DIY Project: Outboard Power Supply Pedal for Active Instruments

Discussion in 'Pickups & Electronics [BG]' started by JoeyM, Jun 3, 2017.

  1. JoeyM

    JoeyM

    Mar 5, 2014
    So after being fed up with replacing the batteries on my bass, I've had a little idea for a kind of 'phantom power' box for powering an active instrument from an external pedal, without having multiple cables going to the instrument:
    zqjPyj4.png
    Basically a stereo cable connects the 'active in' to an active bass, guitar or just about any active instrument (so long as it has a stereo jack). The tip and sleeve connect to the hot and ground as usual, while the ring carries the +9v signal. It has a passive input too as I intend to use this at the start of my pedalboard (so I can use an active or a passive bass), and there is a footswitch to toggle between the two (no option for both at once though), the LED is there to indicate when the active signal is in use. The +9v would just come from a regular power supply, and could even be +12v or +18v depending on what's required by the instrument (could even be a mod to a keyboard for example).
    The project does involve modding the bass itself - so if a battery is required at some point, it wont disconnect from the circuit when no jack is plugged in like a regular active bass (the negative terminal on the battery would have to solder directly to ground), so that would be a potential downside to this project.
    Some extra considerations:
    1. Make sure a stereo lead is used. Also make sure the pedal is switched to the passive input when plugging stuff in to prevent damage to electronics.
    2. An XLR cable, or any similar 3-conductor cable could potentially be used instead of a 1/4" stereo lead.
    3. Try a resistor on the 'active in' to reduce the input so that an active signal will match a passive one.
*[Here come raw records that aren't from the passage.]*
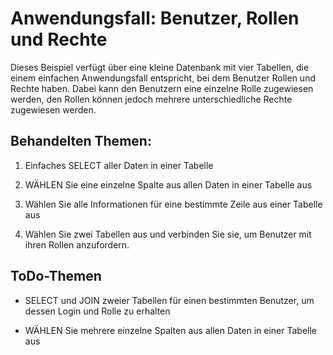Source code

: # Anwendungsfall: Benutzer, Rollen und Rechte

Dieses Beispiel verfügt über eine kleine Datenbank mit vier Tabellen, die einem einfachen Anwendungsfall entspricht, bei dem Benutzer Rollen und Rechte haben. Dabei kann den Benutzern eine einzelne Rolle zugewiesen werden, den Rollen können jedoch mehrere unterschiedliche Rechte zugewiesen werden.

## Behandelten Themen:

1. Einfaches SELECT aller Daten in einer Tabelle

2. WÄHLEN Sie eine einzelne Spalte aus allen Daten in einer Tabelle aus

3. Wählen Sie alle Informationen für eine bestimmte Zeile aus einer Tabelle aus

4. Wählen Sie zwei Tabellen aus und verbinden Sie sie, um Benutzer mit ihren Rollen anzufordern.

## ToDo-Themen

- SELECT und JOIN zweier Tabellen für einen bestimmten Benutzer, um dessen Login und Rolle zu erhalten

- WÄHLEN Sie mehrere einzelne Spalten aus allen Daten in einer Tabelle aus
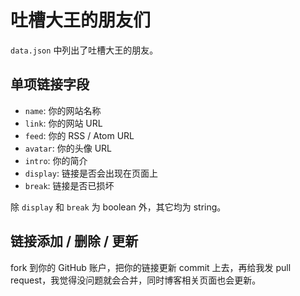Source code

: # 吐槽大王的朋友们

`data.json` 中列出了吐槽大王的朋友。

## 单项链接字段 ##

* `name`: 你的网站名称
* `link`: 你的网站 URL
* `feed`: 你的 RSS / Atom URL
* `avatar`: 你的头像 URL
* `intro`: 你的简介
* `display`: 链接是否会出现在页面上
* `break`: 链接是否已损坏

除 `display` 和 `break` 为 boolean 外，其它均为 string。

## 链接添加 / 删除 / 更新 ##

fork 到你的 GitHub 账户，把你的链接更新 commit 上去，再给我发 pull request，我觉得没问题就会合并，同时博客相关页面也会更新。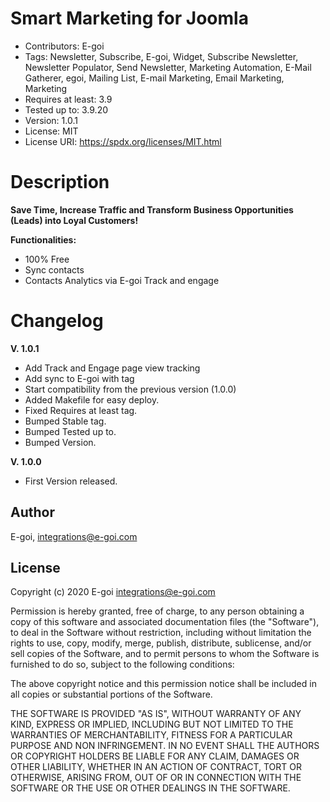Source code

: # Smart Marketing for Joomla

* Contributors: E-goi
* Tags: Newsletter, Subscribe, E-goi, Widget, Subscribe Newsletter, Newsletter Populator, Send Newsletter, Marketing Automation, E-Mail Gatherer, egoi, Mailing List, E-mail Marketing, Email Marketing, Marketing
* Requires at least: 3.9
* Tested up to: 3.9.20
* Version: 1.0.1
* License: MIT
* License URI: https://spdx.org/licenses/MIT.html

# Description

**Save Time, Increase Traffic and Transform Business Opportunities (Leads) into Loyal Customers!**

**Functionalities:**
* 100% Free
* Sync contacts
* Contacts Analytics via E-goi Track and engage

# Changelog

**V. 1.0.1**
* Add Track and Engage page view tracking
* Add sync to E-goi with tag
* Start compatibility from the previous version (1.0.0)
* Added Makefile for easy deploy.
* Fixed Requires at least tag.
* Bumped Stable tag.
* Bumped Tested up to.
* Bumped Version.

**V. 1.0.0**
* First Version released.

## Author

E-goi, integrations@e-goi.com

## License

Copyright (c) 2020 E-goi <integrations@e-goi.com>

Permission is hereby granted, free of charge, to any person obtaining a copy
of this software and associated documentation files (the "Software"), to deal
in the Software without restriction, including without limitation the rights
to use, copy, modify, merge, publish, distribute, sublicense, and/or sell
copies of the Software, and to permit persons to whom the Software is
furnished to do so, subject to the following conditions:

The above copyright notice and this permission notice shall be included in
all copies or substantial portions of the Software.

THE SOFTWARE IS PROVIDED "AS IS", WITHOUT WARRANTY OF ANY KIND, EXPRESS OR
IMPLIED, INCLUDING BUT NOT LIMITED TO THE WARRANTIES OF MERCHANTABILITY,
FITNESS FOR A PARTICULAR PURPOSE AND NON INFRINGEMENT. IN NO EVENT SHALL THE
AUTHORS OR COPYRIGHT HOLDERS BE LIABLE FOR ANY CLAIM, DAMAGES OR OTHER
LIABILITY, WHETHER IN AN ACTION OF CONTRACT, TORT OR OTHERWISE, ARISING FROM,
OUT OF OR IN CONNECTION WITH THE SOFTWARE OR THE USE OR OTHER DEALINGS IN
THE SOFTWARE.

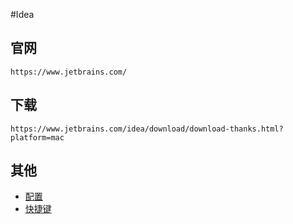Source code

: #Idea
## 官网
    https://www.jetbrains.com/
## 下载
    https://www.jetbrains.com/idea/download/download-thanks.html?platform=mac
## 其他
- [配置](/devtools/idea/config.md)
- [快捷键](/devtools/idea/key.md)
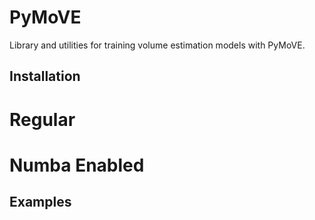 # PyMoVE
Library and utilities for training volume estimation models with PyMoVE. 


Installation
------------

Regular
=======

Numba Enabled
=============


Examples
--------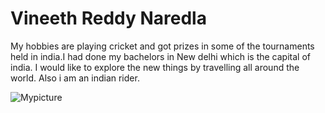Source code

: # Vineeth Reddy Naredla
My hobbies are playing cricket and got prizes in some of the tournaments held in india.I had done my bachelors in New delhi which is the capital of india. I would like to explore the new things by travelling all around the world. Also i am an indian rider.

![Mypicture](./v.jpeg)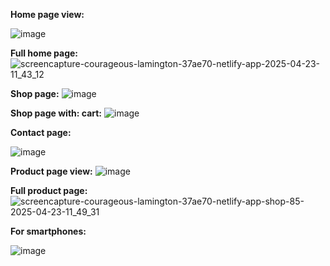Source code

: **Home page view:**

![image](https://github.com/user-attachments/assets/1c62d0be-8be6-4b9a-a935-9010fd3b5937)



**Full home page:**
![screencapture-courageous-lamington-37ae70-netlify-app-2025-04-23-11_43_12](https://github.com/user-attachments/assets/9a86f8b5-d4c3-458a-bd8c-8462f1e85d3f)


**Shop page:**
![image](https://github.com/user-attachments/assets/12c76bc6-102b-429b-9030-5a08207ae45b)



**Shop page with: cart:**
![image](https://github.com/user-attachments/assets/5c8c3f79-20ec-4648-8419-b37eb822dff6)



**Contact page:**

![image](https://github.com/user-attachments/assets/e0d549b0-0155-407e-b8e8-de9cc68a71ed)



**Product page view:**
![image](https://github.com/user-attachments/assets/41588920-1ded-4429-b7c0-f3feab8192e2)



**Full product page:**
![screencapture-courageous-lamington-37ae70-netlify-app-shop-85-2025-04-23-11_49_31](https://github.com/user-attachments/assets/bd0a337f-45ce-447a-8c95-b70940aeceeb)



**For smartphones:**


![image](https://github.com/user-attachments/assets/ba4cd9b2-2f21-43f2-b77e-6e8d2a85bdb9)


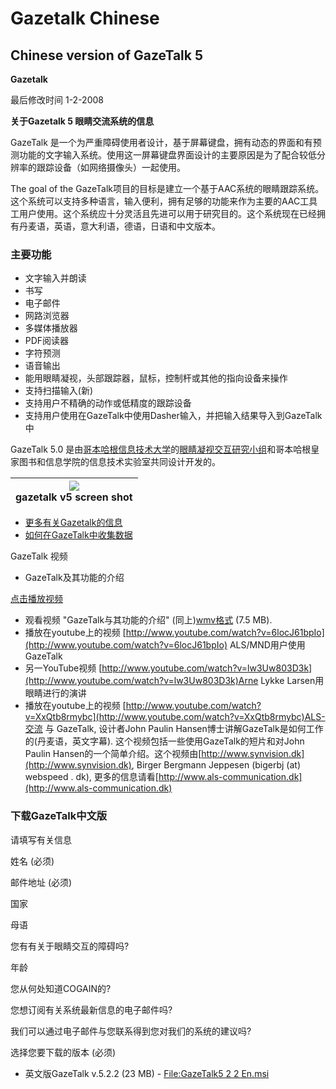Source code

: 

# Gazetalk Chinese 

##  Chinese version of GazeTalk 5 

**Gazetalk**

最后修改时间 1-2-2008   

**关于Gazetalk 5 眼睛交流系统的信息**

GazeTalk 是一个为严重障碍使用者设计，基于屏幕键盘，拥有动态的界面和有预测功能的文字输入系统。使用这一屏幕键盘界面设计的主要原因是为了配合较低分辨率的跟踪设备（如网络摄像头）一起使用。 

The goal of the GazeTalk项目的目标是建立一个基于AAC系统的眼睛跟踪系统。这个系统可以支持多种语言，输入便利，拥有足够的功能来作为主要的AAC工具工用户使用。这个系统应十分灵活且先进可以用于研究目的。这个系统现在已经拥有丹麦语，英语，意大利语，德语，日语和中文版本。 

###  主要功能 

* 文字输入并朗读 
* 书写 
* 电子邮件 
* 网路浏览器 
* 多媒体播放器 
* PDF阅读器 
* 字符预测 
* 语音输出 
* 能用眼睛凝视，头部跟踪器，鼠标，控制杆或其他的指向设备来操作 
* 支持扫描输入(新) 
* 支持用户不精确的动作或低精度的跟踪设备 
* 支持用户使用在GazeTalk中使用Dasher输入，并把输入结果导入到GazeTalk中 

GazeTalk 5.0 是由[哥本哈根信息技术大学][1]的[眼睛凝视交互研究小组][2]和哥本哈根皇家图书和信息学院的信息技术实验室共同设计开发的。 

|![][3]<br>gazetalk v5 screen shot<br>|
|:---:|

* [更多有关Gazetalk的信息](/Doc/Gazetalk_manual_ch.pdf)
* [如何在GazeTalk中收集数据](/Doc/Data_recording_ch.pdf)

GazeTalk 视频  
* GazeTalk及其功能的介绍 

[点击播放视频][4]

* 观看视频 "GazeTalk与其功能的介绍" (同上)[wmv格式][5] (7.5 MB).
* 播放在youtube上的视频 [http://www.youtube.com/watch?v=6locJ61bpIo](http://www.youtube.com/watch?v=6locJ61bpIo) ALS/MND用户使用GazeTalk
* 另一YouTube视频 [http://www.youtube.com/watch?v=lw3Uw803D3k](http://www.youtube.com/watch?v=lw3Uw803D3k)Arne Lykke Larsen用眼睛进行的演讲 
* 播放在youtube上的视频 [http://www.youtube.com/watch?v=XxQtb8rmybc](http://www.youtube.com/watch?v=XxQtb8rmybc)ALS-交流 与 GazeTalk, 设计者John Paulin Hansen博士讲解GazeTalk是如何工作的(丹麦语，英文字幕). 这个视频包括一些使用GazeTalk的短片和对John Paulin Hansen的一个简单介绍。这个视频由[http://www.synvision.dk](http://www.synvision.dk), Birger Bergmann Jeppesen (bigerbj (at) webspeed . dk), 更多的信息请看[http://www.als-communication.dk](http://www.als-communication.dk) 


###  下载GazeTalk中文版 

请填写有关信息 

姓名 (必须) 

邮件地址 (必须) 

国家 

母语 

您有有关于眼睛交互的障碍吗? 

年龄 

您从何处知道COGAIN的? 

您想订阅有关系统最新信息的电子邮件吗? 

我们可以通过电子邮件与您联系得到您对我们的系统的建议吗? 

选择您要下载的版本 (必须) 

* 英文版GazeTalk v.5.2.2 (23 MB) - [File:GazeTalk5 2 2 En.msi](6)


[1]: http://www.itu.dk
[2]: http://www.itu.dk/research/EyeGazeInteraction/
[3]: /Img/Gazetalk_interface.jpg
[4]: /Doc/GazeTalk.swf 
[5]: /Videos/GazeTalk_en.wmv
[6]: /Doc/GazeTalk5_2_2_En.msi

  
<!--stackedit_data:
eyJoaXN0b3J5IjpbLTk4NDgxMjI4NywtMTM4NjgwMDYxN119
-->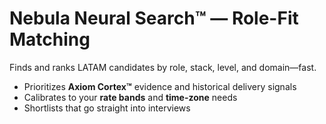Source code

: # Nebula Neural Search™ — Role-Fit Matching

Finds and ranks LATAM candidates by role, stack, level, and domain—fast.

- Prioritizes **Axiom Cortex™** evidence and historical delivery signals
- Calibrates to your **rate bands** and **time-zone** needs
- Shortlists that go straight into interviews
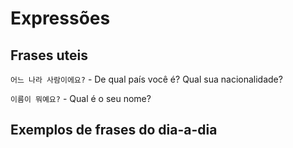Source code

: # Expressões

## Frases uteis

``어느 나라 사람이에요?`` - De qual país você é? Qual sua nacionalidade?

``이름이 뭐예요?`` - Qual é o seu nome?


## Exemplos de frases do dia-a-dia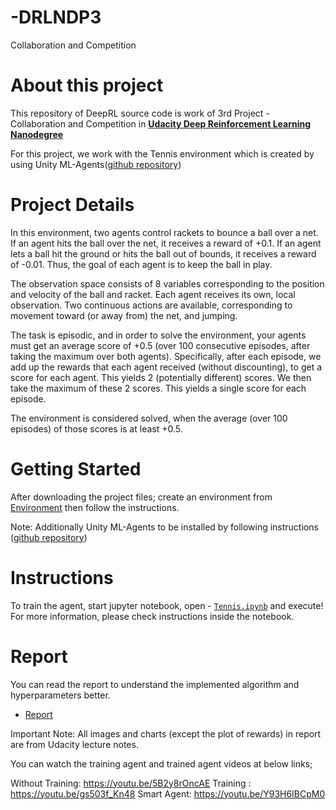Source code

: # -DRLNDP3

Collaboration and Competition
# About this project

This repository of DeepRL source code is work of 3rd Project - Collaboration and Competition in 
**[Udacity Deep Reinforcement Learning Nanodegree](https://www.udacity.com/course/deep-reinforcement-learning-nanodegree--nd893)**

For this project, we work with the Tennis environment which is created by using Unity ML-Agents([github repository](https://github.com/Unity-Technologies/ml-agents))


# Project Details

In this environment, two agents control rackets to bounce a ball over a net. If an agent hits the ball over the net, it receives a reward of +0.1. If an agent lets a ball hit the ground or hits the ball out of bounds, it receives a reward of -0.01. Thus, the goal of each agent is to keep the ball in play.

The observation space consists of 8 variables corresponding to the position and velocity of the ball and racket. Each agent receives its own, local observation. Two continuous actions are available, corresponding to movement toward (or away from) the net, and jumping.

The task is episodic, and in order to solve the environment, your agents must get an average score of +0.5 (over 100 consecutive episodes, after taking the maximum over both agents). 
Specifically, after each episode, we add up the rewards that each agent received (without discounting), to get a score for each agent. This yields 2 (potentially different) scores. We then take the maximum of these 2 scores.
This yields a single score for each episode.

The environment is considered solved, when the average (over 100 episodes) of those scores is at least +0.5.

# Getting Started
After downloading the project files; create an environment from [Environment](./environment.yml) then follow the instructions.

Note: Additionally Unity ML-Agents to be installed by following instructions ([github repository](https://github.com/Unity-Technologies/ml-agents))
 
# Instructions
To train the agent, start jupyter notebook, open - [`Tennis.ipynb`]( ./Tennis.ipynb)
and execute! For more information, please check instructions inside the notebook.

# Report
You can read the report to understand the implemented algorithm and hyperparameters better. 
- [Report]( ./Report.pdf)

Important Note: All images and charts (except the plot of rewards) in report are from Udacity lecture notes. 


You can watch the training agent and trained agent videos at below links; 

Without Training: 
https://youtu.be/5B2y8rOncAE
Training :
https://youtu.be/gs503f_Kn48
Smart Agent: 
https://youtu.be/Y93H6IBCpM0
Also remember that, depending on the kind of LED used, a resistor is usually needed in front of it, otherwise you'll blow up the LED with the 9v signal (trust me, I've done this).
    4. A passive input is not required. Removing the passive input means you wont need a footswitch & LED (just make sure you don't turn on the power supply until you instrument is connected to the pedal).
    5. This would be particularly handy when converting a passive instrument to an active one, and would mean that you don't need to worry about routing out space for a battery.
    If I have missed something, or if I'm just plain wrong here, please let me know, as I'm still only an amateur when it come to this stuff, and would hate to be unintentionally misleading people (and myself).
     
  2. Be sure that you are using a power supply that has short protection. You don't want to fry your power supply by plugging/unplugging cables.
     
    JoeyM likes this.
  3. JoeyM

    JoeyM

    Mar 5, 2014
    Fortunately, my power supply does indeed have short protection! Although I intend to avoid any damage by just being the nerd who plugs everything in before I turn anything on!
     
  4. Passinwind

    Passinwind I know nothing. Commercial User

    Dec 3, 2003
    Columbia River Gorge, WA.
    Owner/Designer &Toaster Tech Passinwind Electronics
    I missed the part of this that is phantom power. Just looks like a straight up DC power supply to me. Yel_wink.gif

    There are some old threads on this subject that pop back up from time to time. For instance: new EMG external power supply
     
  5. JoeyM

    JoeyM

    Mar 5, 2014
    You're right - it isn't really phantom power, I intentionally left that out of the title of the thread, that's just what I decided to name it at the time. And yeah, I realise it's not exactly an original idea (I got the idea from an article about BiLT guitars). I just wanted to have a go at it myself, and designed it with my own preferences in mind. Cheers - I'll be checking out some of these other threads for more ideas.